For a long time, I grappled with the feeling that perhaps I was behind the times. Perhaps I was too prudish for this new society, which had fully embraced its own sexuality and freedom. Or maybe proponents of hookup culture knew something I didn’t: Maybe they knew that Mr. Right would not come along and sweep me off my feet, no matter how long I waited, and I might as well have some fun.

“Hookup culture makes me so sad. Is romance dead?” I texted a friend once, in melodramatic despair. “Is love just a farce?” My tender heart was breaking at the thought. She messaged back promptly, with a question I had never once considered: “Why do they have to be mutually exclusive?”
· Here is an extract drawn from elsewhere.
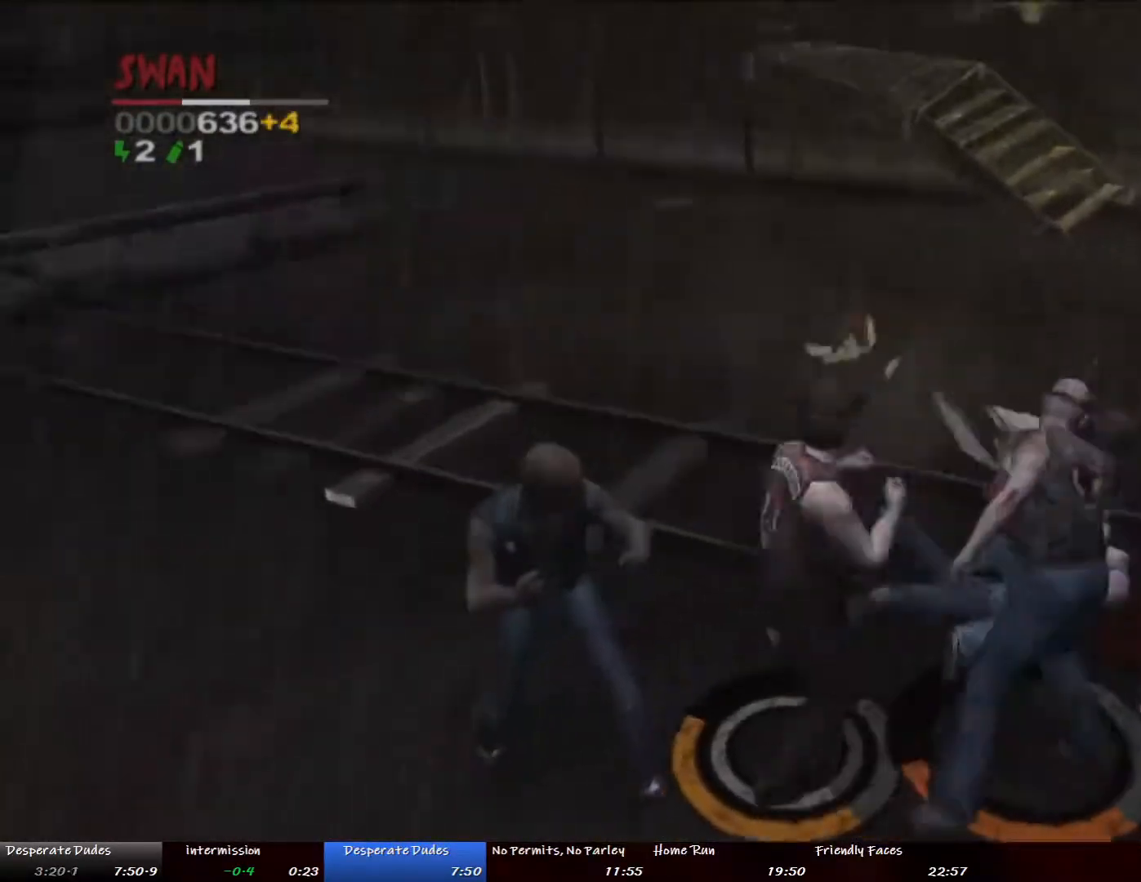
{"buttons": [], "left_stick": "down-right", "right_stick": "center", "button_events": []}
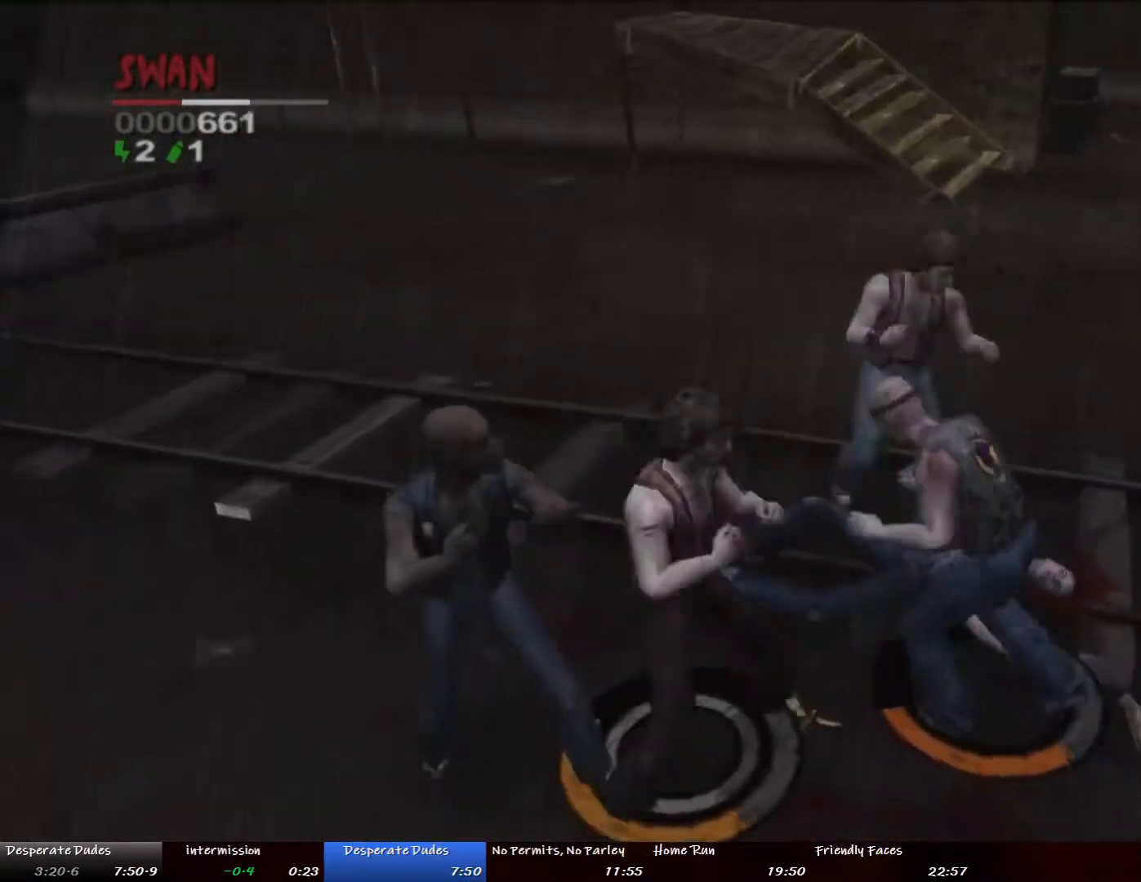
{"buttons": [], "left_stick": "up-left", "right_stick": "center", "button_events": []}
It was such an obvious question, yet never one that had even crossed my mind, as I’d just automatically decided in my mind that love and hookup culture were polar opposites: neither could live while the other survived. 

Dr. Zhana Vrangalova, renowned sex researcher who delivered the TEDx talk “Is Casual Sex Bad For You,” would beg to differ. In an interview with Vogue’s Karley Sciortino, Vrangalova stated: “Sex and love are two separate needs, and humans have both of them … Just because you have sex with a lot of people doesn’t mean that you don’t need love and relationships — people will want that no matter what. However, people may decide to postpone love and relationships in order to have more sex, because we live in a culture that doesn’t leave room for open relationships for the most part. But there is no research suggesting that having a lot of casual sex will somehow impede your ability to have relationships or form intimacy in the future.” 

Our generation is known to engage in more premarital sex with more partners while holding off on marriage for longer than generations past, but that doesn’t mean the sanctity of marriage is suffering for it. Rather, marriages that begin later in a couple’s life have a lower chance of divorce than those that begin in a couple’s early 20s. That means that marriages today might even last longer than those of our parents’ generation. In short, hookup culture in college does not infringe on love and romance in our futures.

To my fellow romantics out there: fear not. Hookup culture does not mean the death of our hopes and dreams. It can be difficult to classify this culture as “good” or “bad,” and I have concluded that it is neither — instead, it is merely a byproduct of social progress, and we are free to follow it or leave it; neither path is more righteous than the other.